What you have to do: Write the next part of the article on RBC's growth in the Canadian ETF market, starting right after its final sentence.

Excerpt to read:

* * * * * * * * *

Royal Bank of Canada (RBC) may not have been first to the party, but it is making a lot of noise in the booming exchanged-traded fund (ETF) market, growing its assets under management (AUM) at one of the fastest clips among all competitors in the ETF space.
“We think we can create product that is better than what is out there,” Stephen Hoffman, vice president of ETFs at RBC in Toronto, says of the bank’s lineup of 24 core, quantitative-based equity and dividend income ETFs and target-year bond index products.
As of Dec. 31, 2015, RBC Global Asset Management Inc. (RBCGAM) had amassed $1.5 billion in assets under management, a gain of 105.6% year-over-year. (In comparison, Toronto-based BlackRock Asset Management Canada Ltd., the largest domestic ETF player, had $46.9 billion in ETF AUM, representing a gain of 1.4% from the previous year’s total.) By the end of February 2016, RBC had increased its ETF AUM to $1.6 billion.
RBC has been able to achieve that success, Hoffman says, by leveraging the breadth of its formidable in-house distribution network, including its brokerage, investment counsel and direct brokerage business channels.
“There’s no doubt that the relationship we have with RBC Dominion Securities [Inc. (DS)] allows us the opportunity to have good conversations with advisors,” Hoffman says. “We hear what they have to say, and we try to build products that help address their needs.”

* * * * * * * * *

Information shown:
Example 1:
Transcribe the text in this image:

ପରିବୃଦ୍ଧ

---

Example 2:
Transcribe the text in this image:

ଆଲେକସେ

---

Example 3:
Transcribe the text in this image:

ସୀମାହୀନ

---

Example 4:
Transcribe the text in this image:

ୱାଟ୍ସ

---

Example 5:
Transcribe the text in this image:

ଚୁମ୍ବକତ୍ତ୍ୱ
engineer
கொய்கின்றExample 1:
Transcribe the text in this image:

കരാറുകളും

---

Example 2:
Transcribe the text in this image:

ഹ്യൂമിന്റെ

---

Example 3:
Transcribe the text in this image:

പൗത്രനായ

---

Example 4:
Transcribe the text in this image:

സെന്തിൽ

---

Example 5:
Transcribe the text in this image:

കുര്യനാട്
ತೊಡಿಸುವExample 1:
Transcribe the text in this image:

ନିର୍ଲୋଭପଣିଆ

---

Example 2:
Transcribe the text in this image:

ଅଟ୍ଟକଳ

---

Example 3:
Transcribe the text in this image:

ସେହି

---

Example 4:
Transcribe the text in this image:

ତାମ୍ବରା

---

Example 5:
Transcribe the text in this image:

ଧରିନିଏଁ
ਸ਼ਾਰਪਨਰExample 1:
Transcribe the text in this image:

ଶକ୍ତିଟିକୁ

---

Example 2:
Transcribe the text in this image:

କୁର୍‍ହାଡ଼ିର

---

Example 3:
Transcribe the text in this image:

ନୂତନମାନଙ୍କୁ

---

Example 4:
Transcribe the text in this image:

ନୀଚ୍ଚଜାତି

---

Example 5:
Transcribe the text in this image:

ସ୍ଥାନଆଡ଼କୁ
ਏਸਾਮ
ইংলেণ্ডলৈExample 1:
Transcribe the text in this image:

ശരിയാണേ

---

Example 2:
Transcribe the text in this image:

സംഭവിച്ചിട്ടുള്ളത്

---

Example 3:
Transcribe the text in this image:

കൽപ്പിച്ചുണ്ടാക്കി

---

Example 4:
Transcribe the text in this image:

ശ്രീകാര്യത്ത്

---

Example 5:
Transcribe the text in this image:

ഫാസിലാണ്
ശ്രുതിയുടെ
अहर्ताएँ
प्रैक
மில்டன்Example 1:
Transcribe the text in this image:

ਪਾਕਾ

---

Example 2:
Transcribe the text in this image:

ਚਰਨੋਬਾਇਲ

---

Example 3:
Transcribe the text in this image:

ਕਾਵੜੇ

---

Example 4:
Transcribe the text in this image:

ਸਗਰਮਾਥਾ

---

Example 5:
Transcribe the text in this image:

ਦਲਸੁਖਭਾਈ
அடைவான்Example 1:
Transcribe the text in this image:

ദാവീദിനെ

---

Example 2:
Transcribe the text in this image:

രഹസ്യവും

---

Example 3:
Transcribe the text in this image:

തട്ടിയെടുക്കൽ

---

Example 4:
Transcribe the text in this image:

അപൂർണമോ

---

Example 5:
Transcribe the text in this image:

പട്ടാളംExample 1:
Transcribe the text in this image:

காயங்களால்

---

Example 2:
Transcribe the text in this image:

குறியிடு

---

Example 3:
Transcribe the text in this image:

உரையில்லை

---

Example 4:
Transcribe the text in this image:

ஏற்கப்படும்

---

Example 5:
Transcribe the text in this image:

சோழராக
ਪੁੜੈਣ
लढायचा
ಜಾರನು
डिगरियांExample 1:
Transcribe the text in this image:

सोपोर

* * * * * * * * *

Response to the exercise:
The bank also has found success in marketing its products via other distribution networks, he adds: “We’re seeing use of our product across the Street – yes, [through DS], but also other dealers. We’re quite pleased with that.”
The bank has been deliberative and “purposeful” in introducing ETFs to its lineup, looking for gaps in the market and creating products to fill them, Hoffman says.
“We’re not fussed about being the first one out with a particular product,” he says. “We are most concerned that we have a good product out there in the marketplace.”
RBC dipped its toe into the ETF market in 2011 by introducing a modest lineup of target-year corporate bond index ETFs, a “take it slowly” approach that Daniel Straus, head of ETF research and strategy with National Bank Financial Ltd. in Toronto, believes was prudent: “There’s quite a lot of logistical detail, hurdles and paperwork to overcome when starting up an ETF business. By coming to market with this very simple product, which [RBC’s] own advisors could use in place of bonds in their portfolios, RBC gave [itself] an easy way to get that [ETF] engine humming.”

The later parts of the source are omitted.